This assignment makes use of data from a personal activity monitoring device. This device collects data at 5 minute intervals through out the day. The data consists of two months of data from an anonymous individual collected during the months of October and November, 2012 and include the number of steps taken in 5 minute intervals each day.
unzip("activity.zip")
activity <- read.csv("activity.csv", stringsAsFactors = F)
library(dplyr)
##
## Attaching package: 'dplyr'
## The following objects are masked from 'package:stats':
##
## filter, lag
## The following objects are masked from 'package:base':
##
## intersect, setdiff, setequal, union
library(lubridate)
##
## Attaching package: 'lubridate'
## The following object is masked from 'package:base':
##
## date
h_activity <- as_tibble(activity)
For this part of the assignment, you can ignore the missing values in the dataset.

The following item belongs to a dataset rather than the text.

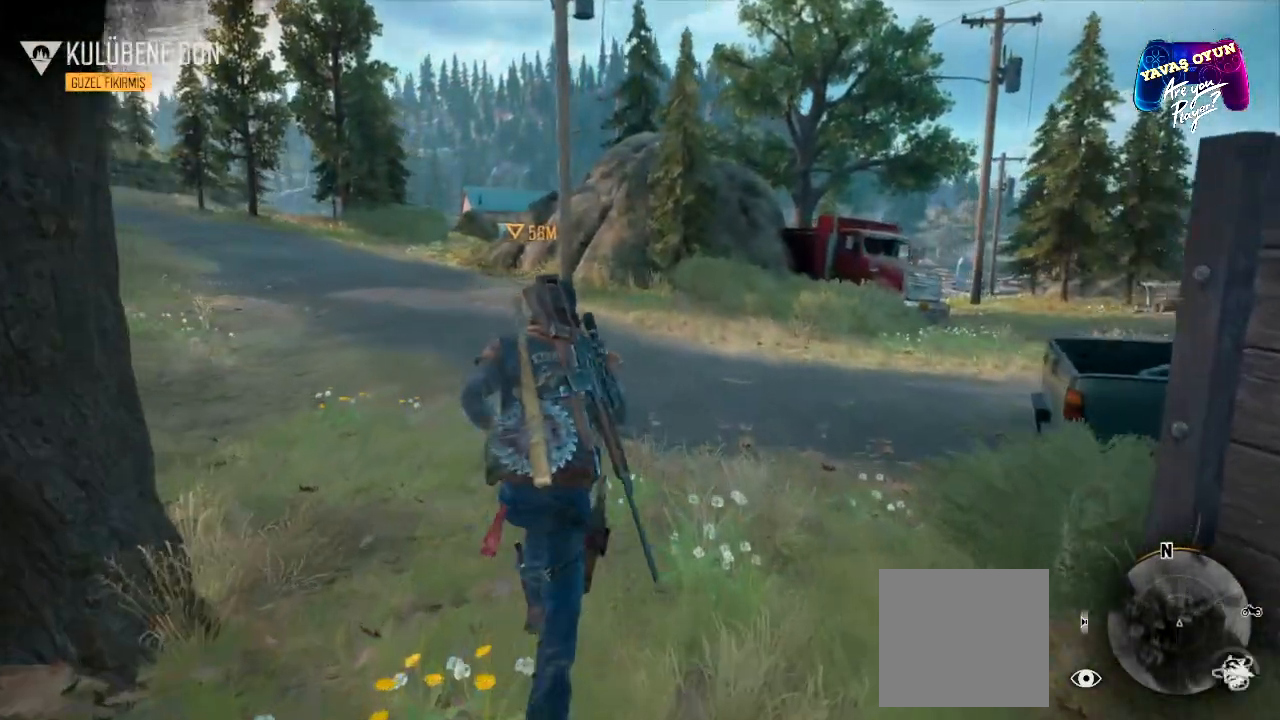
{"buttons": [], "left_stick": "up", "right_stick": "right", "events": [[100, "right_stick", "right"]]}
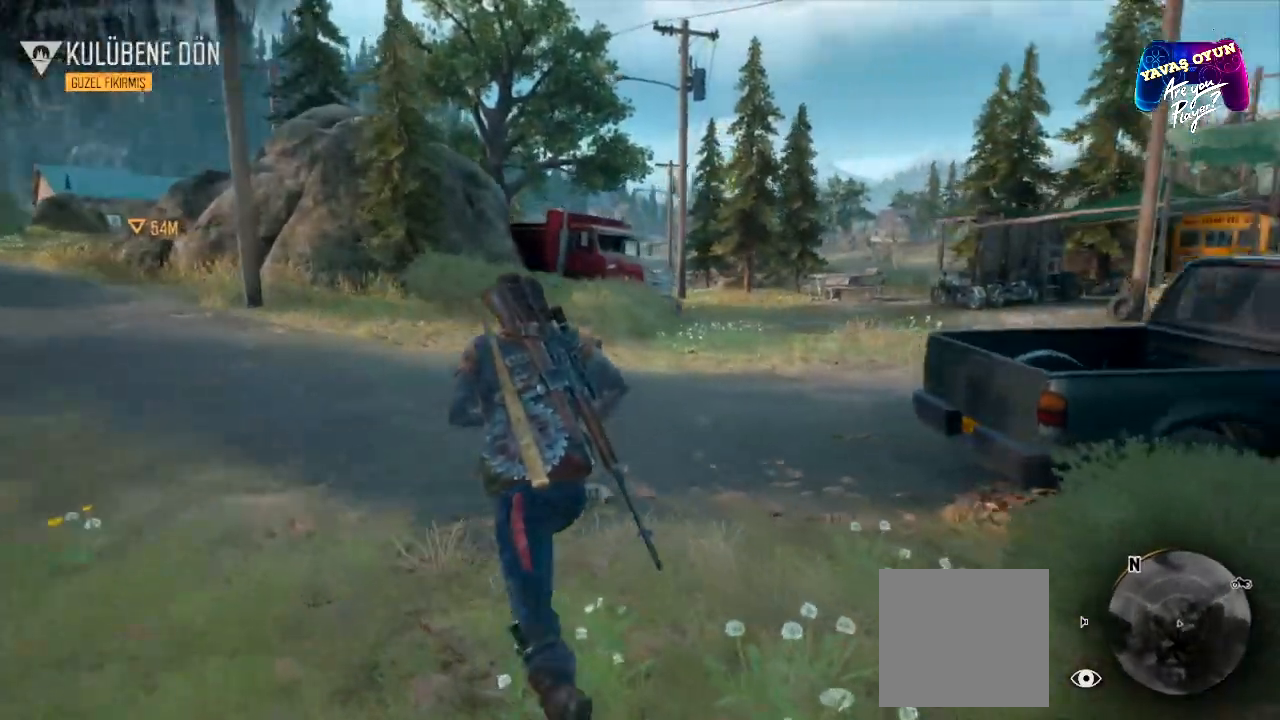
{"buttons": [], "left_stick": "up", "right_stick": "center", "events": [[67, "right_stick", "center"]]}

data1 <- filter(h_activity, !is.na(h_activity$steps))
total_steps <- tapply(data1$steps, data1$date, sum)
hist(total_steps, col = "cadetblue1", main = "Histogram of Total Steps per Day", xlab = "Steps", panel.first = grid(), ylim = c(0, 30))
mean(total_steps)
## [1] 10766.19
median(total_steps)
## [1] 10765
average_steps <- tapply(data1$steps, data1$interval, mean)
plot(unique(data1$interval), average_steps, type = "l", xlab = "Intervals", ylab = "Steps", main = "Average Daily Activity", panel.first = grid())
dimnames(average_steps)[[1]][match(max(average_steps), average_steps)]
## [1] "835"
Note that there are a number of days/intervals where there are missing values (coded as NA). The presence of missing days may introduce bias into some calculations or summaries of the data.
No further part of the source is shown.